Red tape ties entrepreneurs’ hands in Canada’s cannabis rollout

Last year, Canada legalized cannabis. With the promise of a public health/science-based approach, many existing organizations and newer ones all formed in a queue with stars in their eyes, and their pencils sharpened, ready to tackle the licensing process.

Now, over a year later, they look more like Charles Dickens’ England, “like a trussed fowl: skewered through and through with office-pens, and bound hand and foot in red tape.”

While B.C. was hoping to transition its underground cannabis economy into a legal framework, and Health Canada was hoping to transition old Marihuana Medical Access Regulations producers to the new licence classes introduced, the number of new licences issued in these classes to date can be counted on one hand.

The few thousand applications Health Canada expected did not materialize. This would logically imply that those applications that did get submitted would be processed quickly, and to be fair, the first micro-production licence issued at the time of this writing did take only 55 days. Three months later, there are still less than 10. So what’s the holdup? Death by a thousand cuts.

Almost immediately, some B.C. cities moved to ban legal cannabis within their borders, as in Colorado and California. These cities will lose out on jobs and opportunities created and eventually will likely see the light. This doesn’t make it any easier for businesses located in those municipalities though.

Many other production facilities are in or attached to homes, which is not acceptable for most civic authorities. These existing businesses that government wanted to transition to become legal are now in the same boat as new startups – though they have already invested time and money in a setup that they can no longer use.

Moving or establishing a grow-op should be easy with all the land we have in B.C., but the Agricultural Land Commission (ALC) began throwing up hurdles.

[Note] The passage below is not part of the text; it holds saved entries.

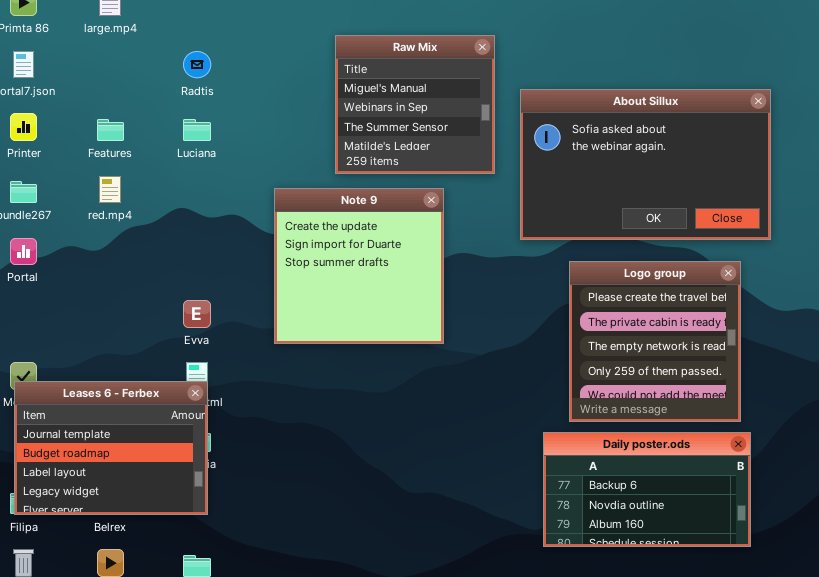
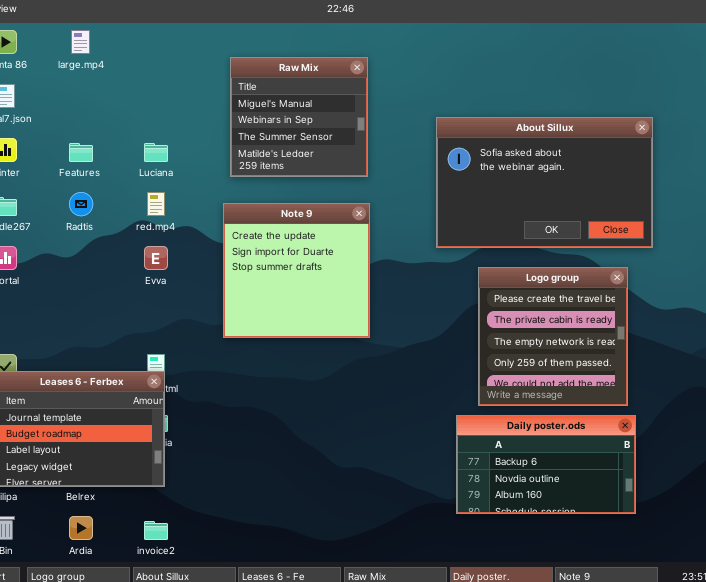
Raw Mix: [335,35,495,174] -> [230,57,368,177], moved
Radtis: [183,51,211,78] -> [69,192,93,216], moved
red.mp4: [99,176,121,203] -> [147,192,165,216], moved
Evva: [183,300,211,328] -> [144,246,168,270], moved

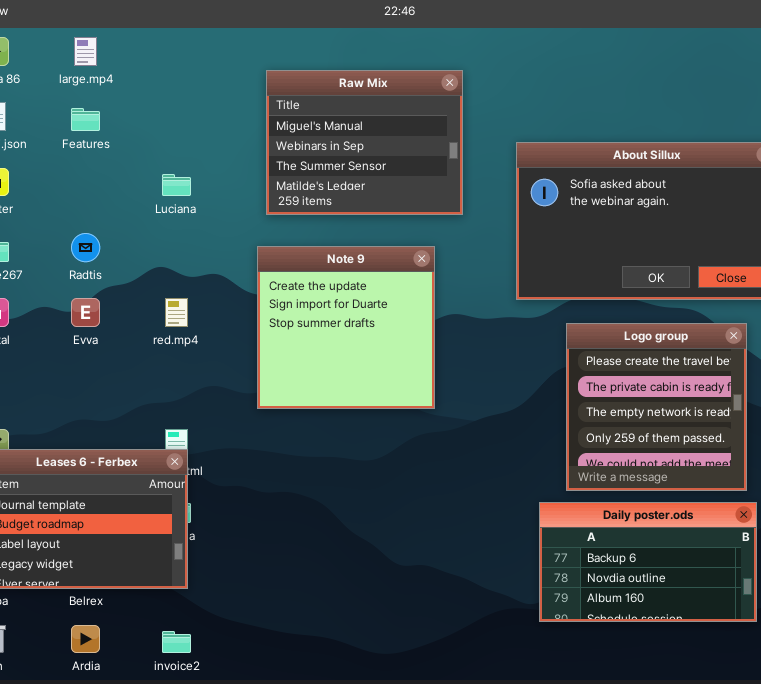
Raw Mix: [230,57,368,177] -> [266,70,463,215], resized
Features: [69,143,93,162] -> [71,108,100,131], moved
red.mp4: [147,192,165,216] -> [165,298,188,327], moved
Evva: [144,246,168,270] -> [71,298,100,327], moved

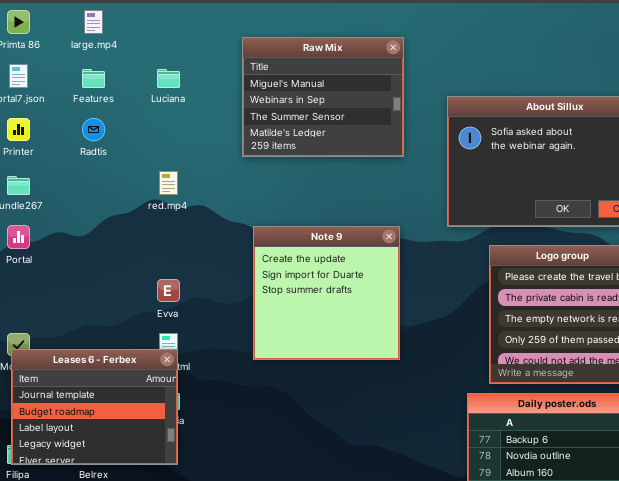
Luciana: [162,174,191,196] -> [157,69,180,88], moved
Radtis: [71,233,100,262] -> [82,118,105,141], moved
Note 9: [257,246,435,409] -> [253,226,400,360], moved
Evva: [71,298,100,327] -> [157,279,180,302], moved
red.mp4: [165,298,188,327] -> [159,171,178,195], moved

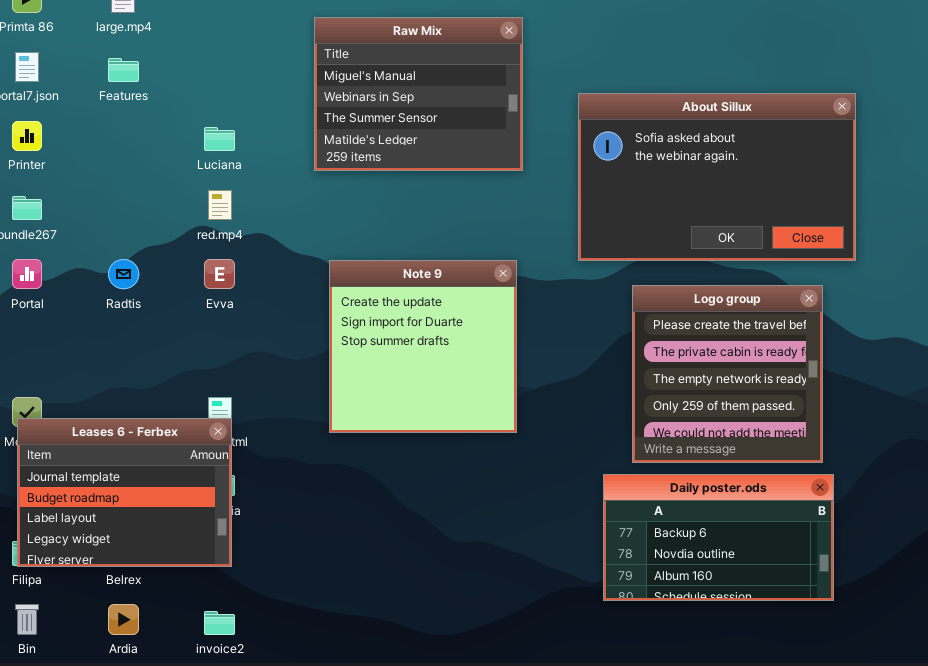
Luciana: [157,69,180,88] -> [204,127,235,151], moved
Radtis: [82,118,105,141] -> [108,259,139,289], moved
Evva: [157,279,180,302] -> [204,259,235,289], moved

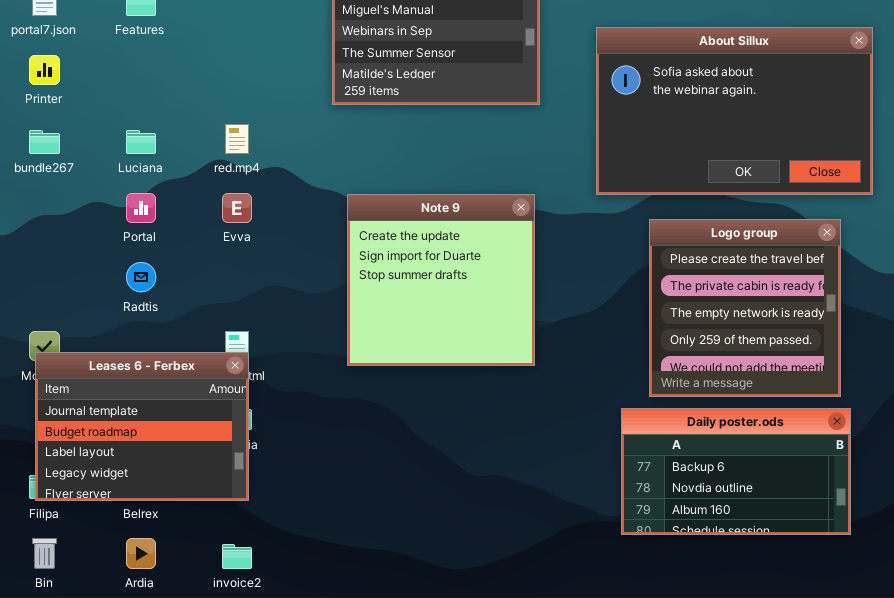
Luciana: [204,127,235,151] -> [126,130,156,154], moved
Portal: [12,259,42,289] -> [126,193,156,223], moved
Radtis: [108,259,139,289] -> [126,262,156,292], moved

Worried that farmers might stop growing food, the ALC passed rules to ensure that farmers could not easily add cannabis or hemp to existing farms. The effect this has had is to stop existing farmers from being able to help diversify their income and protect against fluctuating food prices. It also severely hampers efforts to allow hemp to be used as a rotational crop to help replenish soil. Both things are needed to help farms become more sustainable.

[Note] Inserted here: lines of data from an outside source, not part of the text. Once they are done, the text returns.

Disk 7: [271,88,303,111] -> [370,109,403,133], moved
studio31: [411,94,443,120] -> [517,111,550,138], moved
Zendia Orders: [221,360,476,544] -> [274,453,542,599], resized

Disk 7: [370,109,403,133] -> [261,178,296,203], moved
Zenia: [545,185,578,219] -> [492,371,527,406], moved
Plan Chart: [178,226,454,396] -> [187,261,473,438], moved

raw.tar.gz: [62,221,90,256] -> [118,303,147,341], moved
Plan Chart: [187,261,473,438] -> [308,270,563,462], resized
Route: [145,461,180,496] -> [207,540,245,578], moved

Health Canada then decided to require a facility to be fully built out before an application could be submitted, significantly increasing the amount of money entrepreneurs need to even find out if they would qualify for a security clearance. Those who had applied under previous rules now needed to obtain building permits for their applications to be processed.

Some cities were reluctant to issue those permits to anyone who did not have a Health Canada licence, which applicants couldn’t get without a building permit, which they couldn’t get without a Health Canada permit – ad infinitum. Many others had already been in the process of obtaining permits concurrently with the licensing application only to see their projected timelines more than triple from weeks to months.

While the federal government eased hemp rules, in many jurisdictions hemp was thrown back into a category with cannabis, which is after all the same plant. While this seems to make sense, the actual result has been to limit hemp production further. Metro Vancouver is currently working on trying to make all cannabis and hemp be grown inside, either in industrial-type buildings or sealable greenhouses. The municipal district suggests cannabis production leads to an increase in air pollution and that the solution is to use more power to grow plants indoors only.

On the retail front, with no new significant B.C. supply flowing through legal channels, the government has been understandably slow to license legal stores.

Those stores would be selling primarily non-B.C.-produced cannabis and competing with existing black- and grey-market stores – operations that sell local products, have a greater variety and, according to many, have products that are better quality.

And where do these stores go? They are zoned out of potential existence partly due to municipal distancing requirements that limit their presence near schools and community centres, each other and in some cases establishments that sell alcohol.

About nine months before cannabis legalization, B.C. loosened liquor licensing to make it possible for barbershops, salons, spas, cooking schools, art galleries and bookstores to be able to apply for a liquor licence. According to Statistics Canada, Vancouver and Victoria already had between one and 1.3 drinking establishments for every 10,000 people.

While some hospitals allow consumption for medical use, the only place people can legally consume cannabis is in their own homes, if they own them, and wherever they can smoke cigarettes. In reality, there are places where the only smoking allowed is for cigarettes.

These are just some of the major bureaucratic issues that B.C. cannabis businesses face, causing a slower rollout. They highlight the many cracks and fissures in a very divided system and the lack of clear leadership that is required on this file.

Treating cannabis more harshly than alcohol, tobacco, pharmaceuticals and industrial pollutants is not doing B.C.’s environment, or economy, any favours. In fact, it’s blocking most of the potential benefits that this plant can have on both.

Jamie Shaw is a partner at Groundwork Consulting and chief communications and culture officer for Pasha Brands.